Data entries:
::::

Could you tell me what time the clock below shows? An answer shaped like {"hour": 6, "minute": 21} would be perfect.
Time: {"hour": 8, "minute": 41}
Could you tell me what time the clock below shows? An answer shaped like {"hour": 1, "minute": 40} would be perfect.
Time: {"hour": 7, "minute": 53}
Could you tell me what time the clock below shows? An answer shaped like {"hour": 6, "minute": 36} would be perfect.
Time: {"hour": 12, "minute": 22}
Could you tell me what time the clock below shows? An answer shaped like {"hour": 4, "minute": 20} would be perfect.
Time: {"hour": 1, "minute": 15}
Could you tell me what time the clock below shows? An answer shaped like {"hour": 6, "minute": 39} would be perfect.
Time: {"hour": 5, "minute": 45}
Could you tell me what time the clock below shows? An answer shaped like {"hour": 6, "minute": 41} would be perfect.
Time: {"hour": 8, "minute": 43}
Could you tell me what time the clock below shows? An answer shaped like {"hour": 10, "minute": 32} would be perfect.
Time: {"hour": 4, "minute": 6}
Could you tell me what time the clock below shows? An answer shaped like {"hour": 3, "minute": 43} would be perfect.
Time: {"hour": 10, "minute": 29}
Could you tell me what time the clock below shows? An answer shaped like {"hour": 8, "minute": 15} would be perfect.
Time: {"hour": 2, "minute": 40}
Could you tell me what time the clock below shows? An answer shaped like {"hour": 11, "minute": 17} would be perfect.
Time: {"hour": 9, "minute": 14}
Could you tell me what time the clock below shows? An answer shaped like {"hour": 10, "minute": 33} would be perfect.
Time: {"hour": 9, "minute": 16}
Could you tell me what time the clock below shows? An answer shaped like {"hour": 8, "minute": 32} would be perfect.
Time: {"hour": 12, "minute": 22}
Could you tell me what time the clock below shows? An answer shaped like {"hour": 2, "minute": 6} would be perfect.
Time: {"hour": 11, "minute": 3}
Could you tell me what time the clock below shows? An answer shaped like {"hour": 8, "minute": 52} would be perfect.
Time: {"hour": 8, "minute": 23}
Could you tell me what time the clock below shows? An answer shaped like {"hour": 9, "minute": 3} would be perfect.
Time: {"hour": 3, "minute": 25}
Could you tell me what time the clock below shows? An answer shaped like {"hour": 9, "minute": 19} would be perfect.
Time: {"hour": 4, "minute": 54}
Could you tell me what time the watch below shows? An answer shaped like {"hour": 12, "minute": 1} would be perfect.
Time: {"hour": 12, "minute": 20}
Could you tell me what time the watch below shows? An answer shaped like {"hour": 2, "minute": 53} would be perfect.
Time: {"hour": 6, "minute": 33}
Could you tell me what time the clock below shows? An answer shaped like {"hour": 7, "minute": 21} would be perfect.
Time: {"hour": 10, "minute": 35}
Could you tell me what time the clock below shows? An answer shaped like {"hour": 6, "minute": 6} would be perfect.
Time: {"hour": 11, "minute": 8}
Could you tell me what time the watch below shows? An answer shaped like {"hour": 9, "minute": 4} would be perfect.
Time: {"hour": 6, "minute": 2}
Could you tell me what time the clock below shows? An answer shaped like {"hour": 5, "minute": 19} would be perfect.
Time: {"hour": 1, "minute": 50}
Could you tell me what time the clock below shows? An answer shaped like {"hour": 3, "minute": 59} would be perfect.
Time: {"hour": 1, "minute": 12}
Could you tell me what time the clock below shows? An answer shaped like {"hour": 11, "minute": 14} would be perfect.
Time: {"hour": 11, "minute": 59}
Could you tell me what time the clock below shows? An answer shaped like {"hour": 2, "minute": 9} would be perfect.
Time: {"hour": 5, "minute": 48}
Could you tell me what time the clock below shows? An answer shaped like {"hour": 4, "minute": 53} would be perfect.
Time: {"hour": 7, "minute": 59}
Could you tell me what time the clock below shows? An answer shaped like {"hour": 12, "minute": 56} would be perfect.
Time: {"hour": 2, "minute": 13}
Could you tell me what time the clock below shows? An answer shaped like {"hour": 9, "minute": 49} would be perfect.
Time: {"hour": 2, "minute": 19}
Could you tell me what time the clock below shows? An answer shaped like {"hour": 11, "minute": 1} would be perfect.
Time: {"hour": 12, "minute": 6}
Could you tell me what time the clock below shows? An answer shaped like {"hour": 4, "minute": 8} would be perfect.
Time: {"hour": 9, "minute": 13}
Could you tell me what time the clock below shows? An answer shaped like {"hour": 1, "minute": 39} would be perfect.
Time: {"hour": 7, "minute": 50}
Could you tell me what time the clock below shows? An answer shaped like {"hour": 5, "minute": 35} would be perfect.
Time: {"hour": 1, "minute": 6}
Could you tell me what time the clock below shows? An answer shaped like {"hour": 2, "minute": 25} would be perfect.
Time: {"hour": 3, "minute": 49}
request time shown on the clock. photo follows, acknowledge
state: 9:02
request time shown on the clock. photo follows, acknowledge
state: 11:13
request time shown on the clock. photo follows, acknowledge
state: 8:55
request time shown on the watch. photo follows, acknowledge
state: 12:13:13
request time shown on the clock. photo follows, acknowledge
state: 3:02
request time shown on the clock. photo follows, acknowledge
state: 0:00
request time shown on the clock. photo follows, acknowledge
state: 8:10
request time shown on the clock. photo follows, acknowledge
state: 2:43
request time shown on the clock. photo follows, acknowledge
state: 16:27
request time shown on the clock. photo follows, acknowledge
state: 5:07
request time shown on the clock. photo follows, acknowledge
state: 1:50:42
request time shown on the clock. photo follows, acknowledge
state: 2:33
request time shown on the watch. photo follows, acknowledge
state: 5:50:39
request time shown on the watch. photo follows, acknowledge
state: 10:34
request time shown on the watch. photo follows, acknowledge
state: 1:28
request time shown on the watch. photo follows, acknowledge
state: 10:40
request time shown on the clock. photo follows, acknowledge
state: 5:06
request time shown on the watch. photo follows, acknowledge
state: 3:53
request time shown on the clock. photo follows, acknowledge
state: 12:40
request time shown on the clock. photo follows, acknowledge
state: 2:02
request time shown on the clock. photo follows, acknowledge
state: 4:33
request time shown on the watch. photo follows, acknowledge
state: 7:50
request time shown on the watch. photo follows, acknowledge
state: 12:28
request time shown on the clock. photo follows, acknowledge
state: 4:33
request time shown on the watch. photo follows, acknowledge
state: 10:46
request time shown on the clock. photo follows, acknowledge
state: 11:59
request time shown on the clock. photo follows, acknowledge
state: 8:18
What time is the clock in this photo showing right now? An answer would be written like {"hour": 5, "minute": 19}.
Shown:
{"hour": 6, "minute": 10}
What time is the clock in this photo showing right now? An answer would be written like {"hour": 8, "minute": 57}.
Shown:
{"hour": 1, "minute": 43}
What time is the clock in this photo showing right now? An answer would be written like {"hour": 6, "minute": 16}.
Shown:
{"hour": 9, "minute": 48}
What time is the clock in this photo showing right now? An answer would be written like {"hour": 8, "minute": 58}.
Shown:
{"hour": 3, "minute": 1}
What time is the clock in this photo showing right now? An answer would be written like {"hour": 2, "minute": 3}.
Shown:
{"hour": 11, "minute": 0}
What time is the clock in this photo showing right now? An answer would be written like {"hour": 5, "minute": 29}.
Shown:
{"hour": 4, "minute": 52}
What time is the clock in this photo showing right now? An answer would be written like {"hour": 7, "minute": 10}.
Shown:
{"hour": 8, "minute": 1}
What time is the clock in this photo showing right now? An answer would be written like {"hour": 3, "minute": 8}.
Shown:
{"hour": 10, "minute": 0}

::::

The request
Count the lines in the records above that include the string "written", and reply with the number alone.

Solution
8